À Talus 2, à Koungou (Mayotte)
Dans le quartier de Talus 2 qui fait face à la mosquée et grimpe vers les hauteurs, le bruit des pioches contre la tôle rythme le travail de nombreux habitants qui descendent une à une les marches du grand escalier. Dans leurs bras, des ballots remplis d’effets personnels. Ce dimanche 21 mai à Majicavo Koropa, un quartier de la commune de Koungou, dans le nord de Mayotte, l’ambiance est plus agitée que d’ordinaire. Derrière une porte bancale qui tient miraculeusement encore debout, des cris se font entendre. Face au téléphone brandi par un ami qui le filme, Abdourroihmane, la soixantaine, hurle son désarroi : « Ça, c’est ma maison. J’ai cassé moi-même ma maison car le préfet a complètement cassé ma vie ! » Barre à mine à la main au côté de ses neveux, ce Français fait sauter les clous, les planches, les ficelles et les vis qui faisaient tenir debout sa maison de six pièces pour récupérer les matériaux que les tractopelles auraient détruits (lire l’épisode 1, « Mayotte redoute le cyclone Wuambushu »). Figure du quartier, le vieil homme monte pas à pas vers le logis que la préfecture lui a proposé pour quelques mois. Une petite maison d’un étage aux murs de parpaings nus, où l’eau ne fonctionne toujours pas. « Ce n’est pas vraiment un logement… Plutôt un endroit où je stocke mes meubles.
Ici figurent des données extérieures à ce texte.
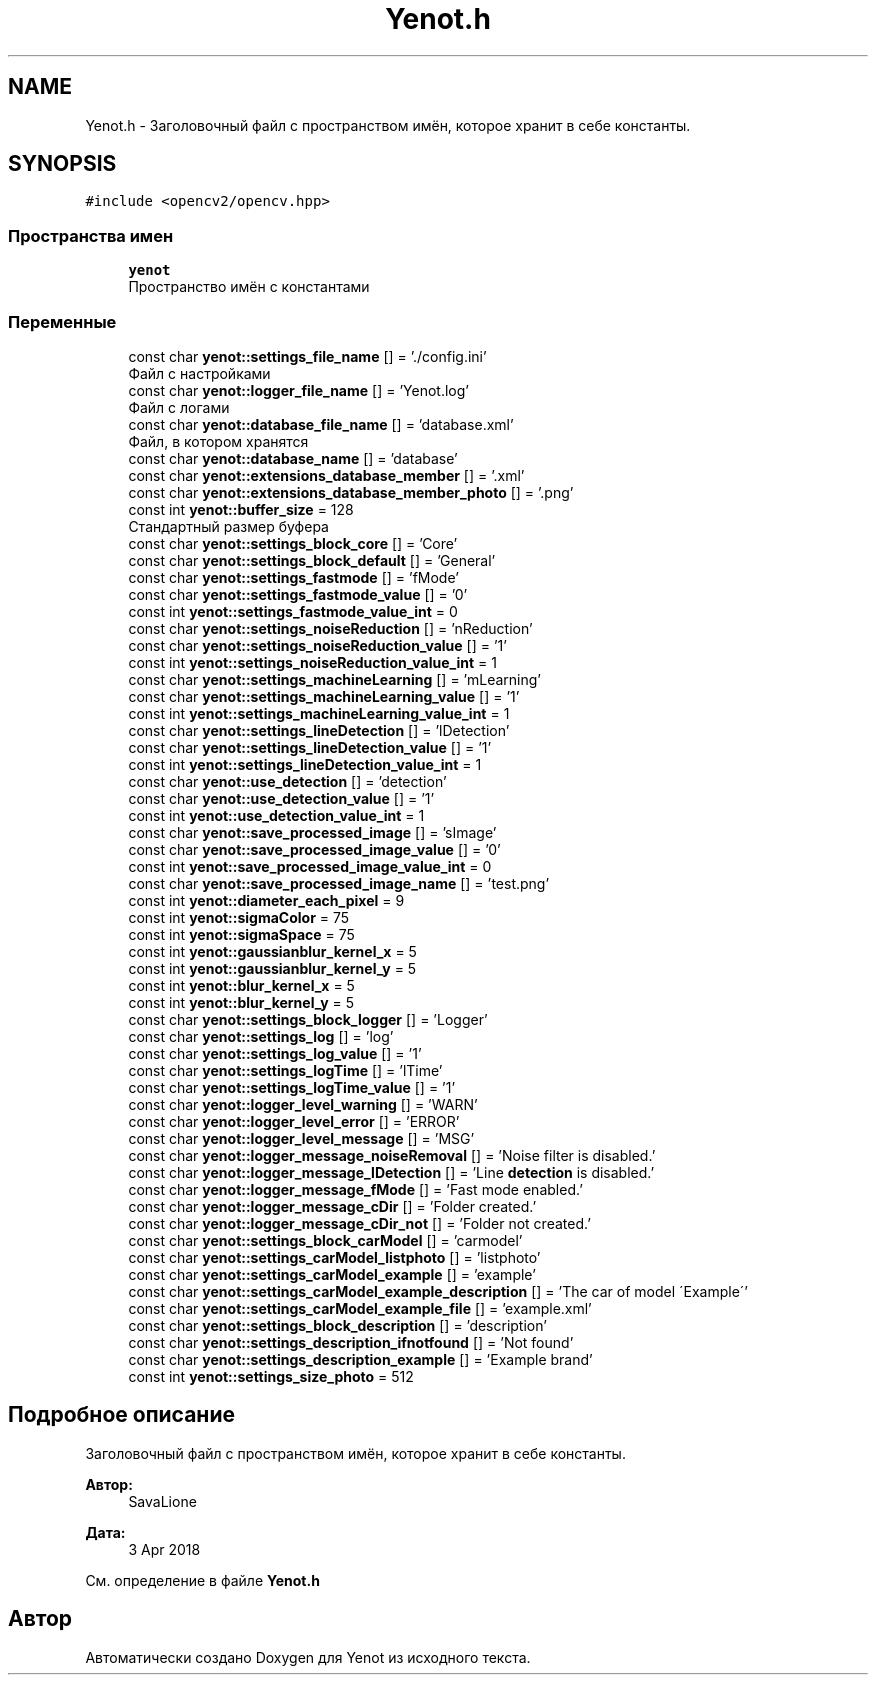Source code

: .TH "Yenot.h" 3 "Вс 29 Апр 2018" "Yenot" \" -*- nroff -*-
.ad l
.nh
.SH NAME
Yenot.h \- Заголовочный файл с пространством имён, которое хранит в себе константы\&.  

.SH SYNOPSIS
.br
.PP
\fC#include <opencv2/opencv\&.hpp>\fP
.br

.SS "Пространства имен"

.in +1c
.ti -1c
.RI " \fByenot\fP"
.br
.RI "Пространство имён с константами "
.in -1c
.SS "Переменные"

.in +1c
.ti -1c
.RI "const char \fByenot::settings_file_name\fP [] = '\&./config\&.ini'"
.br
.RI "Файл с настройками "
.ti -1c
.RI "const char \fByenot::logger_file_name\fP [] = 'Yenot\&.log'"
.br
.RI "Файл с логами "
.ti -1c
.RI "const char \fByenot::database_file_name\fP [] = 'database\&.xml'"
.br
.RI "Файл, в котором хранятся "
.ti -1c
.RI "const char \fByenot::database_name\fP [] = 'database'"
.br
.ti -1c
.RI "const char \fByenot::extensions_database_member\fP [] = '\&.xml'"
.br
.ti -1c
.RI "const char \fByenot::extensions_database_member_photo\fP [] = '\&.png'"
.br
.ti -1c
.RI "const int \fByenot::buffer_size\fP = 128"
.br
.RI "Стандартный размер буфера "
.ti -1c
.RI "const char \fByenot::settings_block_core\fP [] = 'Core'"
.br
.ti -1c
.RI "const char \fByenot::settings_block_default\fP [] = 'General'"
.br
.ti -1c
.RI "const char \fByenot::settings_fastmode\fP [] = 'fMode'"
.br
.ti -1c
.RI "const char \fByenot::settings_fastmode_value\fP [] = '0'"
.br
.ti -1c
.RI "const int \fByenot::settings_fastmode_value_int\fP = 0"
.br
.ti -1c
.RI "const char \fByenot::settings_noiseReduction\fP [] = 'nReduction'"
.br
.ti -1c
.RI "const char \fByenot::settings_noiseReduction_value\fP [] = '1'"
.br
.ti -1c
.RI "const int \fByenot::settings_noiseReduction_value_int\fP = 1"
.br
.ti -1c
.RI "const char \fByenot::settings_machineLearning\fP [] = 'mLearning'"
.br
.ti -1c
.RI "const char \fByenot::settings_machineLearning_value\fP [] = '1'"
.br
.ti -1c
.RI "const int \fByenot::settings_machineLearning_value_int\fP = 1"
.br
.ti -1c
.RI "const char \fByenot::settings_lineDetection\fP [] = 'lDetection'"
.br
.ti -1c
.RI "const char \fByenot::settings_lineDetection_value\fP [] = '1'"
.br
.ti -1c
.RI "const int \fByenot::settings_lineDetection_value_int\fP = 1"
.br
.ti -1c
.RI "const char \fByenot::use_detection\fP [] = 'detection'"
.br
.ti -1c
.RI "const char \fByenot::use_detection_value\fP [] = '1'"
.br
.ti -1c
.RI "const int \fByenot::use_detection_value_int\fP = 1"
.br
.ti -1c
.RI "const char \fByenot::save_processed_image\fP [] = 'sImage'"
.br
.ti -1c
.RI "const char \fByenot::save_processed_image_value\fP [] = '0'"
.br
.ti -1c
.RI "const int \fByenot::save_processed_image_value_int\fP = 0"
.br
.ti -1c
.RI "const char \fByenot::save_processed_image_name\fP [] = 'test\&.png'"
.br
.ti -1c
.RI "const int \fByenot::diameter_each_pixel\fP = 9"
.br
.ti -1c
.RI "const int \fByenot::sigmaColor\fP = 75"
.br
.ti -1c
.RI "const int \fByenot::sigmaSpace\fP = 75"
.br
.ti -1c
.RI "const int \fByenot::gaussianblur_kernel_x\fP = 5"
.br
.ti -1c
.RI "const int \fByenot::gaussianblur_kernel_y\fP = 5"
.br
.ti -1c
.RI "const int \fByenot::blur_kernel_x\fP = 5"
.br
.ti -1c
.RI "const int \fByenot::blur_kernel_y\fP = 5"
.br
.ti -1c
.RI "const char \fByenot::settings_block_logger\fP [] = 'Logger'"
.br
.ti -1c
.RI "const char \fByenot::settings_log\fP [] = 'log'"
.br
.ti -1c
.RI "const char \fByenot::settings_log_value\fP [] = '1'"
.br
.ti -1c
.RI "const char \fByenot::settings_logTime\fP [] = 'lTime'"
.br
.ti -1c
.RI "const char \fByenot::settings_logTime_value\fP [] = '1'"
.br
.ti -1c
.RI "const char \fByenot::logger_level_warning\fP [] = 'WARN'"
.br
.ti -1c
.RI "const char \fByenot::logger_level_error\fP [] = 'ERROR'"
.br
.ti -1c
.RI "const char \fByenot::logger_level_message\fP [] = 'MSG'"
.br
.ti -1c
.RI "const char \fByenot::logger_message_noiseRemoval\fP [] = 'Noise filter is disabled\&.'"
.br
.ti -1c
.RI "const char \fByenot::logger_message_lDetection\fP [] = 'Line \fBdetection\fP is disabled\&.'"
.br
.ti -1c
.RI "const char \fByenot::logger_message_fMode\fP [] = 'Fast mode enabled\&.'"
.br
.ti -1c
.RI "const char \fByenot::logger_message_cDir\fP [] = 'Folder created\&.'"
.br
.ti -1c
.RI "const char \fByenot::logger_message_cDir_not\fP [] = 'Folder not created\&.'"
.br
.ti -1c
.RI "const char \fByenot::settings_block_carModel\fP [] = 'carmodel'"
.br
.ti -1c
.RI "const char \fByenot::settings_carModel_listphoto\fP [] = 'listphoto'"
.br
.ti -1c
.RI "const char \fByenot::settings_carModel_example\fP [] = 'example'"
.br
.ti -1c
.RI "const char \fByenot::settings_carModel_example_description\fP [] = 'The car of model \\'Example\\''"
.br
.ti -1c
.RI "const char \fByenot::settings_carModel_example_file\fP [] = 'example\&.xml'"
.br
.ti -1c
.RI "const char \fByenot::settings_block_description\fP [] = 'description'"
.br
.ti -1c
.RI "const char \fByenot::settings_description_ifnotfound\fP [] = 'Not found'"
.br
.ti -1c
.RI "const char \fByenot::settings_description_example\fP [] = 'Example brand'"
.br
.ti -1c
.RI "const int \fByenot::settings_size_photo\fP = 512"
.br
.in -1c
.SH "Подробное описание"
.PP 
Заголовочный файл с пространством имён, которое хранит в себе константы\&. 


.PP
\fBАвтор:\fP
.RS 4
SavaLione 
.RE
.PP
\fBДата:\fP
.RS 4
3 Apr 2018 
.RE
.PP

.PP
См\&. определение в файле \fBYenot\&.h\fP
.SH "Автор"
.PP 
Автоматически создано Doxygen для Yenot из исходного текста\&.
Mais c’est là que je vais dormir », dit Abdourroihmane. Au pied du lavabo, il a posé à la hâte quelques affaires, dont le métier à tisser de sa femme, celui avec lequel elle confectionnait il y a quelque semaines encore de jolis salouvas, la tenue traditionnelle des femmes mahoraises
Les deux jours qui ont précédé, des gendarmes et des employés de la préfecture, de la permanence sociale et de la Sécurité civile ont fait du porte-à-porte dans chaque foyer. Avec la difficile tâche de tenter une dernière fois de convaincre les familles qui habitent le quartier de signer les propositions de relogement formulées par la préfecture et de faire leurs bagages avant l’arrivée des bulldozers. Ce dimanche, à travers les allées, c’est la résignation et la colère qui prévalent ; ce lundi, l’opération Wuambushu a officiellement démarré, avec un premier « décasage », ici, à Talus 2. Une victoire pour la préfecture et pour le ministère de l’Intérieur, vécue comme une défaite par les avocats des irréductibles habitants qui réclamaient des relogements adaptés et des garanties de scolarisation pour leurs enfants (lire l’épisode 2, « À Mayotte, Wuambushu farcie d’embûches »).